[Saved entries]
☆ ☆ ☆

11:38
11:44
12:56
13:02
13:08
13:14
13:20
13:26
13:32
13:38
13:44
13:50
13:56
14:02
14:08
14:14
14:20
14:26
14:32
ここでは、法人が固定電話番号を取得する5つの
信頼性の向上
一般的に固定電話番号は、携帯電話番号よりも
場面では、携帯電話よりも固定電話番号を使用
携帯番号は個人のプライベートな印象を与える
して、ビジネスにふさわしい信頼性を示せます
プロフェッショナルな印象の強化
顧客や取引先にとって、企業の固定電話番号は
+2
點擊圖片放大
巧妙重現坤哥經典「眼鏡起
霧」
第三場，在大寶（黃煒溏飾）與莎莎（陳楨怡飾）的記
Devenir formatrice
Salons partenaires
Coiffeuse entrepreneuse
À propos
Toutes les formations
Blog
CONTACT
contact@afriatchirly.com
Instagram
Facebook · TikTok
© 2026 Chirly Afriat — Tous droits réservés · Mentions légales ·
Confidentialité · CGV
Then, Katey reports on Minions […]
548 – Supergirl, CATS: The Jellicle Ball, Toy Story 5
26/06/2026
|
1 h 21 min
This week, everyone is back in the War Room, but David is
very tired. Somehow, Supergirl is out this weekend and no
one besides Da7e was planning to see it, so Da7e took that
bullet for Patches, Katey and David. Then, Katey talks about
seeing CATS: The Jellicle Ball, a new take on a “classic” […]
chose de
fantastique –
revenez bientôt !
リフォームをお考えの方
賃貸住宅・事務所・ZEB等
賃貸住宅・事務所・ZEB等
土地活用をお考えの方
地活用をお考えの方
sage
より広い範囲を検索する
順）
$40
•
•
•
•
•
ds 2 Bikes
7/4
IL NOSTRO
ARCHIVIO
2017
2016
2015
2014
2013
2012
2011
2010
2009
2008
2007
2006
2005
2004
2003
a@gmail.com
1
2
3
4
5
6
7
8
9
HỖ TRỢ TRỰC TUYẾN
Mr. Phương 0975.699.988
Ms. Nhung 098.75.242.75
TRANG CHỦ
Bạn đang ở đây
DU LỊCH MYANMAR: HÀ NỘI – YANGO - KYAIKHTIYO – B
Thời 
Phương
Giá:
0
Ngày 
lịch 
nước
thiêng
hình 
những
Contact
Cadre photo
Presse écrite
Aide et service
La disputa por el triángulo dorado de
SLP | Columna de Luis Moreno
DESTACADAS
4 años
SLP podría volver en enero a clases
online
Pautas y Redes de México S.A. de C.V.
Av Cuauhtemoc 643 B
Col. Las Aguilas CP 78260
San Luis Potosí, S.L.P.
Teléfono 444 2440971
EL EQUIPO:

☆ ☆ ☆

What the exercise asks => Every line of the records should be reproduced exactly.

Reply to the exercise =>
11:38
11:44
12:56
13:02
13:08
13:14
13:20
13:26
13:32
13:38
13:44
13:50
13:56
14:02
14:08
14:14
14:20
14:26
14:32
ここでは、法人が固定電話番号を取得する5つの
信頼性の向上
一般的に固定電話番号は、携帯電話番号よりも
場面では、携帯電話よりも固定電話番号を使用
携帯番号は個人のプライベートな印象を与える
して、ビジネスにふさわしい信頼性を示せます
プロフェッショナルな印象の強化
顧客や取引先にとって、企業の固定電話番号は
+2
點擊圖片放大
巧妙重現坤哥經典「眼鏡起
霧」
第三場，在大寶（黃煒溏飾）與莎莎（陳楨怡飾）的記
Devenir formatrice
Salons partenaires
Coiffeuse entrepreneuse
À propos
Toutes les formations
Blog
CONTACT
contact@afriatchirly.com
Instagram
Facebook · TikTok
© 2026 Chirly Afriat — Tous droits réservés · Mentions légales ·
Confidentialité · CGV
Then, Katey reports on Minions […]
548 – Supergirl, CATS: The Jellicle Ball, Toy Story 5
26/06/2026
|
1 h 21 min
This week, everyone is back in the War Room, but David is
very tired. Somehow, Supergirl is out this weekend and no
one besides Da7e was planning to see it, so Da7e took that
bullet for Patches, Katey and David. Then, Katey talks about
seeing CATS: The Jellicle Ball, a new take on a “classic” […]
chose de
fantastique –
revenez bientôt !
リフォームをお考えの方
賃貸住宅・事務所・ZEB等
賃貸住宅・事務所・ZEB等
土地活用をお考えの方
地活用をお考えの方
sage
より広い範囲を検索する
順）
$40
•
•
•
•
•
ds 2 Bikes
7/4
IL NOSTRO
ARCHIVIO
2017
2016
2015
2014
2013
2012
2011
2010
2009
2008
2007
2006
2005
2004
2003
a@gmail.com
1
2
3
4
5
6
7
8
9
HỖ TRỢ TRỰC TUYẾN
Mr. Phương 0975.699.988
Ms. Nhung 098.75.242.75
TRANG CHỦ
Bạn đang ở đây
DU LỊCH MYANMAR: HÀ NỘI – YANGO - KYAIKHTIYO – B
Thời 
Phương
Giá:
0
Ngày 
lịch 
nước
thiêng
hình 
những
Contact
Cadre photo
Presse écrite
Aide et service
La disputa por el triángulo dorado de
SLP | Columna de Luis Moreno
DESTACADAS
4 años
SLP podría volver en enero a clases
online
Pautas y Redes de México S.A. de C.V.
Av Cuauhtemoc 643 B
Col. Las Aguilas CP 78260
San Luis Potosí, S.L.P.
Teléfono 444 2440971
EL EQUIPO:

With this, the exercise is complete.